The bus, which seats around 40, is slightly larger than other buses in the fleet, Guizio said. This limits it from certain routes, but offers offsetting considerations. Follow-on busses will all be 35 feet, Guizio said. The acquisition process has taken several year as CBJ has applied for low-no emission grants to fund the purchase and searched for vendors for this new breed of vehicle, Guizio said.

“One thing we added to it was a diesel heater to make sure the bus is warm enough, and it can charge the battery. Proterra offered us the 40 foot bus at the same price as the 35 foot bus,” Guizio said. “Putting it on the (Mendenhall) Valley route is not a bad thing because that’s a more popular route.”

Waring said she hopes the changeover to electric-based fleets doesn’t end with Capital Transit.

“There’s the start of conversion of bus fleets in lots of places.
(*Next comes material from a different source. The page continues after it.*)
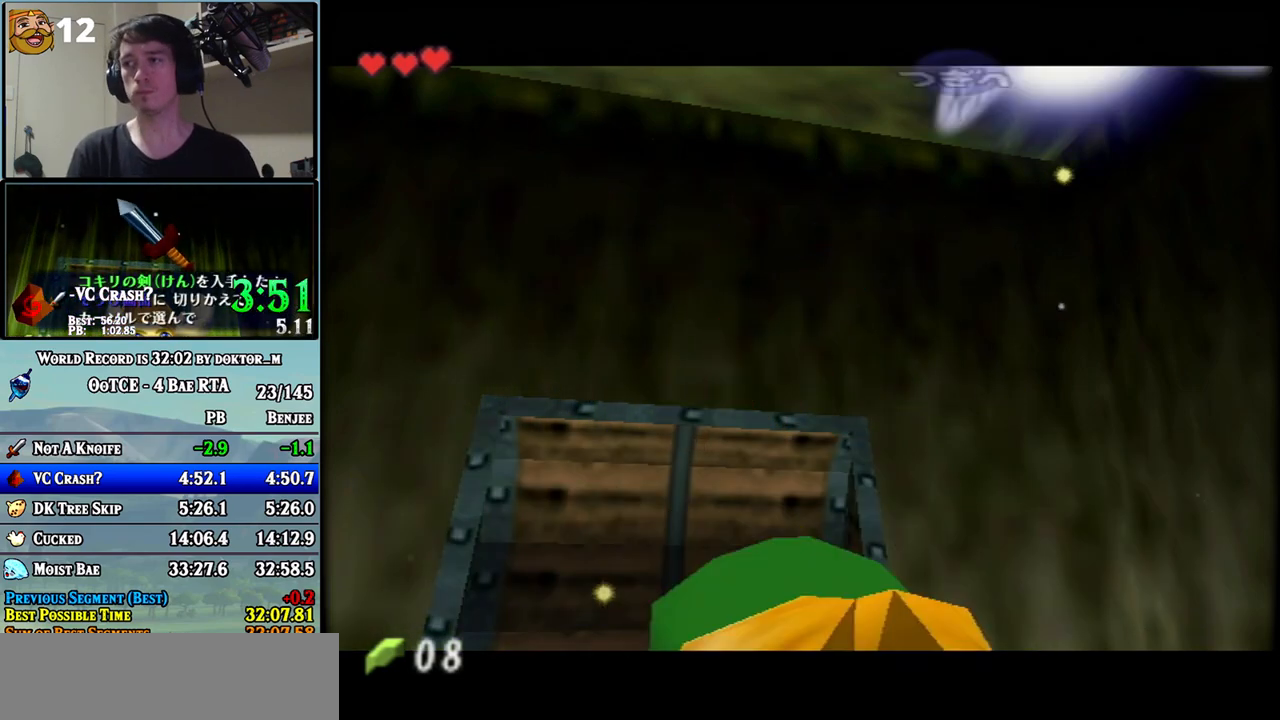
{"buttons": ["L1"], "left_stick": "down", "events": [[33, "L1", "down"], [67, "left_stick", "down"]]}
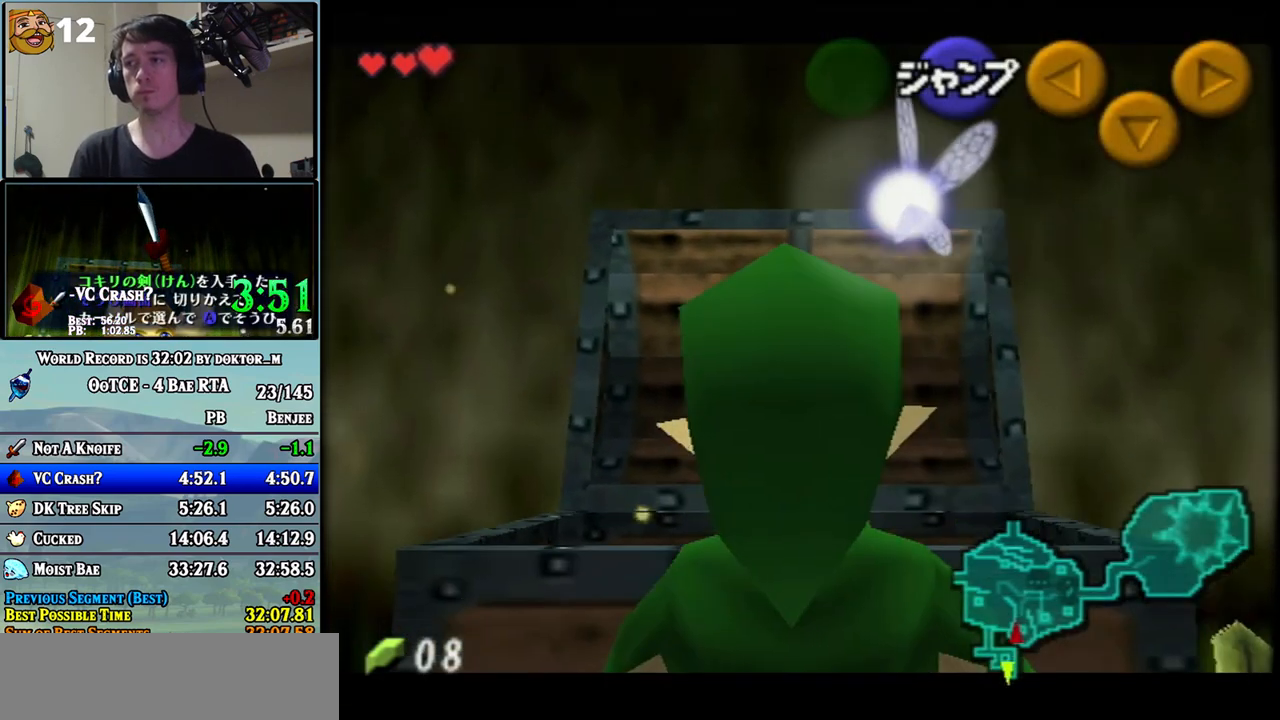
{"buttons": ["L1"], "left_stick": "down", "events": []}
That’s why the delay is so long while people ramp up production of bus order,” Waring said. “We have advocated with CBJ to convert the CBJ vehicle fleet to electric vehicles. The cars are quite available now. There’s a similar problem with light utility vehicles as plants convert.”

Low-no emission vehicle grants helped fund this first purchase, and further grants will help fund more vehicles. Waring hopes that those grants will replace vehicles that age out of service.

“As the older vehicles reach retirement age our hope is that they’ll be replaced with electric vehicles,” Waring said. “Cost savings in operations and maintenance is good for those of us who pay CBJ.”

In addition to environmental concerns, Waring hopes that the potential future replacement of school busses with electric vehicles will reduce cases of respiratory illness in children caused by diesel exhaust.

“We’re very fortunate,” Waring said. “It means we can make ourselves a more resilient community and do our bit with global warming and live up to our desires for a better future for all of us.”